** Opening DOCUMENT EXCERPT block **
In the traditional meaning, a firewall is simply a windowless non-flammable wall (or a wall of substantially heavier construction than other walls in the building) built to prevent fire from spreading beyond one section of a building.

By extension, the computing world uses this term for a piece of hardware or software put on the network to prevent some communications forbidden by the network policy.

Firewalls (a computer networking device) come in several categories and sub-categories. The basic goal is to prevent intrusion from a connected network -- the difference is in how they try to accomplish this. The two major categories of firewalls are network layer firewalls and application layer firewalls. These two types of firewall are not mutually exclusive and indeed have been implemented in a single system.

The former operate at the (relatively low) level of the TCP/IP protocol stack as an IP-packet filter, not allowing packets to pass the firewall unless they meet the rules defined by the firewall administrator or applied by default as in some inflexible firewall systems. A more permissive setup could allow any packet to pass the filter as long as it does not match one or more "negative-rules", or "deny rules".

The latter work on the application level (ie, all browser traffic, or all telnet or ftp traffic), and may intercept all packets traveling to or from an application. Other packets are blocked (usually dropped without acknowledgement to the sender). In principle, application firewalls can prevent all unwanted outside traffic from reaching protected machines. By inspecting all otherwise allowed packets for improper content, firewalls can even prevent such things as viruses. However, in practice, this is not easily achieved, and would be so difficult to attempt (given the variety of applications and the diversity of content each may allow in its packet traffic) that it is not generally attempted as a comprehensive firewall design.
** Closing DOCUMENT EXCERPT block **
TASK TO CARRY OUT = Extend the passage on firewalls beyond its final sentence, writing the next portion in the same manner. The rows that follow were drawn from a separate source.
** Opening DATASET block **
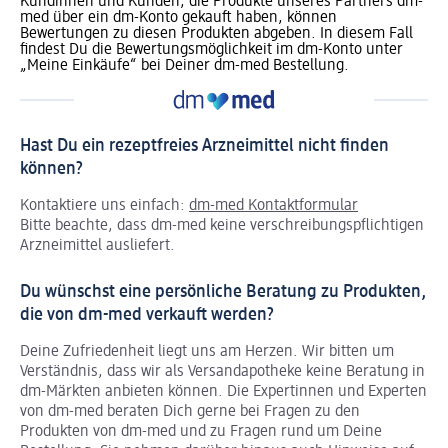
Kundinnen und Kunden, die Produkte unseres Partners dm-
med über ein dm-Konto gekauft haben, können
Bewertungen zu diesen Produkten abgeben. In diesem Fall
findest Du die Bewertungsmöglichkeit im dm-Konto unter
„Meine Einkäufe“ bei Deiner dm-med Bestellung.
Hast Du ein rezeptfreies Arzneimittel nicht finden
können?
Kontaktiere uns einfach:
dm-med Kontaktformular
Bitte beachte, dass dm-med keine verschreibungspflichtigen
Arzneimittel ausliefert.
Du wünschst eine persönliche Beratung zu Produkten,
die von dm-med verkauft werden?
Deine Zufriedenheit liegt uns am Herzen. Wir bitten um
Verständnis, dass wir als Versandapotheke keine Beratung in
dm-Märkten anbieten können.
Die Expertinnen und Experten
von dm-med beraten Dich gerne bei Fragen zu den
Produkten von dm-med und zu Fragen rund um Deine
** Closing DATASET block **
RESPONSE TO THE TASK =
A proxy device (running on either dedicated hardware or as software on a general purpose machine) may act as a firewall by responding to input packets (eg, connection requests) in the manner of an application whilst blocking other packets.

Proxies make tampering with an internal system from the external network more difficult, and misuse of one of its internal systems would not necessarily cause a security breach exploitable from outside the firewall (as long as the application proxy were intact and properly configured). Conversely, an intruder might hijack a publicly reachable system and use it as a proxy for himself which then masquerades as that system as far as others are concerned. While use of internal address spaces enhances security, methods such as IP spoofing may still be employed to attempt to pass packets to the internal network.

Firewalls often have network address translation functionality, and it is common to use so-called private address space for the hosts behind it. This private address space is defined in RFC 1918. This is often done in a effort (of debatable effectiveness) to disguise the internal address or network.

Proper configuration of firewalls is not simple. It requires considerable understanding of network protocols and of computer security. Small mistakes can render a firewall worthless as a security tool. Faith in misconfigured firewalls is misplaced indeed.